En esto, Jesús mismo nos ha dado el modelo a nosotros, como su Iglesia, para transmitir la fe. Él nos ha modelado la mejor manera de llevar la luz de la fe a un mundo oscurecido por el pecado y la duda. Sólo después de que se acepta el hecho de la Resurrección puede haber una instrucción sólida en las verdades de la fe. ¡Evangelización antes de la catequesis!
Así, la obra de la Iglesia comienza con la evangelización. Como hace Pedro en su sermón de Pentecostés, primero debemos anunciar con valentía que Dios ha resucitado a Jesús, a quien crucificamos por nuestros pecados, como “Señor y Mesías” (Hechos 2:36). El primer paso en el camino de la fe es la conversión. Es alejarse del pecado porque uno acepta a Jesús como Señor y Salvador. Hoy, quienes se dedican al ministerio de la catequesis deben ser conscientes de que muchos de los que vienen para la preparación sacramental aún no han sido verdaderamente evangelizados.

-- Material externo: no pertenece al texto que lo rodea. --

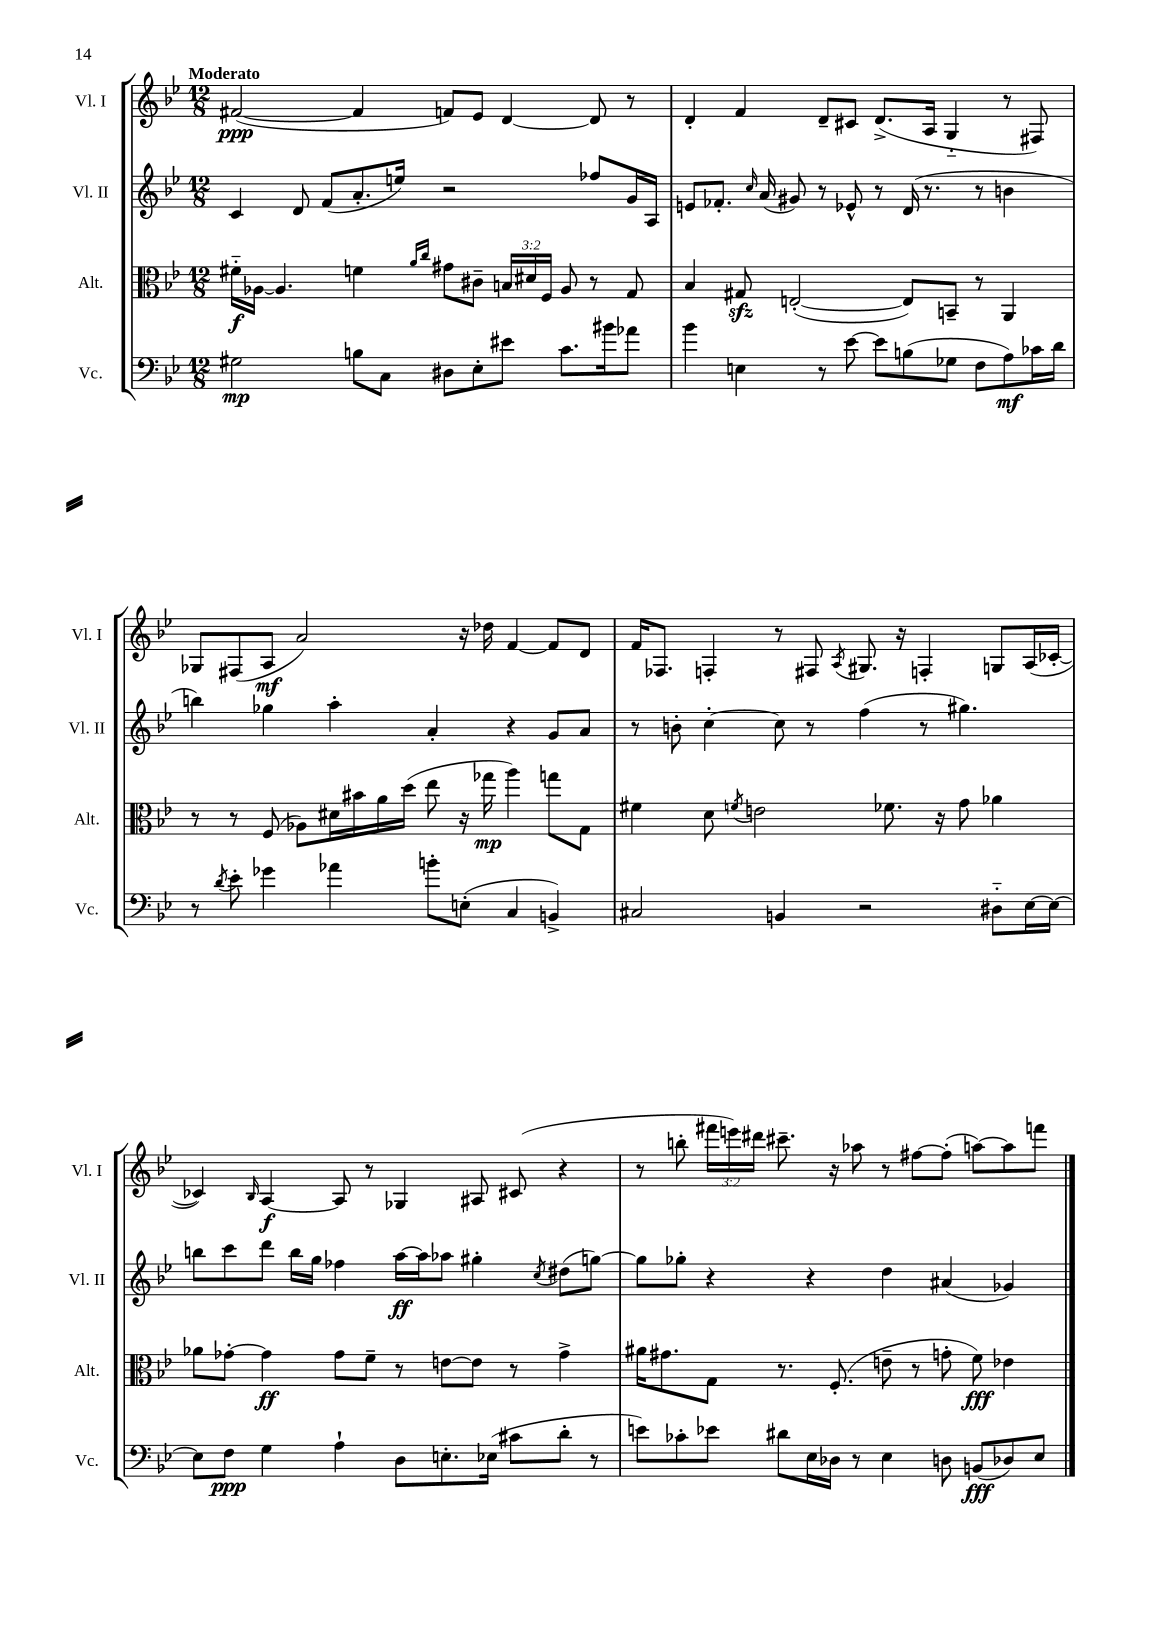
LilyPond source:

<<
\new StaffGroup <<
\new Staff = "s0" \with { instrumentName = "Vl. I" shortInstrumentName = "Vl. I" } {
    \clef treble \key bes \major \numericTimeSignature \time 12/8 \override Staff.TupletNumber.text = #tuplet-number::calc-fraction-text \tempo "Moderato"
    \autoBeamOff fis'2~\ppp( fis'4 f'8[) ees'8] d'4~ d'8 r8 |
    d'4-. f'4 d'8[-- cis'8] d'8.[->( a16] g4-_ r8 fis8) |
    ges8[ fis8( a8]\mf a'2) r16 des''16 f'4~ f'8[ d'8] |
    f'16[ fes8.] f4-. r8 fis8 \acciaccatura { a8 } gis8. r16 f4-. g8[ a16( ces'16]~-. |
    ces'4) \grace { bes16 } a4~\f a8 r8 ges4 ais8 cis'8( r4 |
    r8 b''8-. \tuplet 3/2 { fis'''16[ e'''16) dis'''16] } cis'''8.-- r16 aes''8 r8 fis''8[~ fis''8]-.( a''8[~) a''8 f'''8] \bar "|." |
}
\new Staff = "s1" \with { instrumentName = "Vl. II" shortInstrumentName = "Vl. II" } {
    \clef treble \key bes \major \numericTimeSignature \time 12/8
    \autoBeamOff c'4 d'8 f'8[( a'8.-. e''16]) r2 fes''8[ g'16 a16] |
    e'8[ fes'8.]-. \grace { c''16 } a'16( gis'8) r8 ees'8-^ r8 d'16( r8. r8 b'4 |
    b''4) ges''4 a''4-. a'4-. r4 g'8[ a'8] |
    r8 b'8-. c''4~-. c''8 r8 f''4( r8 gis''4.) |
    b''8[ c'''8 d'''8] b''16[ g''16] fes''4 a''16[~\ff a''16 aes''8] gis''4-. \acciaccatura { c''8 } dis''8[( g''8]~) |
    g''8[ ges''8]-. r4 r4 d''4 ais'4( ges'4) \bar "|." |
}
\new Staff = "s2" \with { instrumentName = "Alt." shortInstrumentName = "Alt." } {
    \clef alto \key bes \major \numericTimeSignature \time 12/8 \override Staff.TupletNumber.text = #tuplet-number::calc-fraction-text
    \autoBeamOff fis'16[-_\f aes16]~ aes4. f'4 \grace { a'16[ c''16] } gis'8[ cis'8]-- \tuplet 3/2 { b16[ dis'16 f16] } aes8 r8 g8 |
    bes4 gis8\sfz e2~-.( e8[) b,8]-- r8 a,4 |
    r8 r8 f8( aes8[) dis'16 bis'16 a'16 d''16]( ees''8 r16 ges''16\mp a''4) g''8[ g8] |
    fis'4 d'8 \acciaccatura { f'8 } e'2 fes'8. r16 g'8 aes'4 |
    aes'8[ ges'8]~-. ges'4\ff ges'8[ f'8]-- r8 e'8[~ e'8] r8 ges'4-> |
    ais'16[ gis'8. g8] r8. f8.-.( e'8-- r8 g'8-. f'8\fff) ees'4 \bar "|." |
}
\new Staff = "s3" \with { instrumentName = "Vc." shortInstrumentName = "Vc." } {
    \clef bass \key bes \major \numericTimeSignature \time 12/8
    \autoBeamOff gis2\mp b8[ c8] dis8[ ees8-. eis'8] c'8.[ bis'16 aes'8] |
    bes'4 e4 r8 ees'8~ ees'8[ b8( ges8] f8[ a8\mf) ces'16 d'16] |
    r8 \acciaccatura { d'8 } ees'8-. ges'4 aes'4 b'8[-. e8]-.( c4 b,4->) |
    cis2 b,4 r2 dis8[-_ ees16~ ees16]~ |
    ees8[ f8]\ppp g4 a4-! d8[ e8.-. ees16]( cis'8[ d'8]-. r8 |
    e'8[) ces'8-. ees'8] dis'8[ ees16 des16] r8 ees4 d8 b,8[\fff( des8) ees8] \bar "|." |
}
>>
>>
\layout { \context { \Score \remove "Bar_number_engraver" } }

La catequesis sigue a la evangelización. Busca madurar la conversión inicial a Cristo, profundizar el conocimiento de la fe, fomentar una vida virtuosa e incorporar a los demás a la comunidad de fe, muy especialmente en su celebración de la Eucaristía. Muchas veces hoy, no son sólo los jóvenes los que necesitan formarse debidamente como buenos católicos, sino también sus padres. Se debe hacer un esfuerzo para llegar a aquellos padres que limitan la práctica de la fe de sus hijos a la mera preparación para los sacramentos sin ninguna preocupación por la Eucaristía dominical. Necesitamos construir sobre sus buenas intenciones de querer que sus hijos sean catequizados y hacer un esfuerzo para evangelizar también a los padres.
En nuestra situación cultural actual, la evangelización y la catequesis no pueden separarse. Ambos son momentos, a veces simultáneos, en llevar a otros a una fe vibrante. Ambos buscan abrir a los demás a la bondad de Dios que abraza toda la creación en su bondad. Ambos no rehuyen la realidad del pecado que nubla nuestro entendimiento, distorsiona nuestra visión y adormece nuestra conciencia ante el poder del mal en nosotros y en el mundo. En última instancia, nuestro trabajo como Iglesia en la evangelización y la catequesis lleva a otros al Señor Resucitado.
Nuestra misión es ayudar a los demás, no simplemente a conocer a Jesús, sino a conocerlo personalmente y ser un miembro fiel de su Cuerpo, la Iglesia. Nuestra vocación como cristianos es animar a los demás, con el testimonio de nuestra vida, a creer en Jesús, a acoger su evangelio y su invitación a ser uno con él en la Iglesia y, así, cooperar con Dios en el establecimiento de su reino entre nosotros. ¡La verdadera religión no es un deporte para espectadores!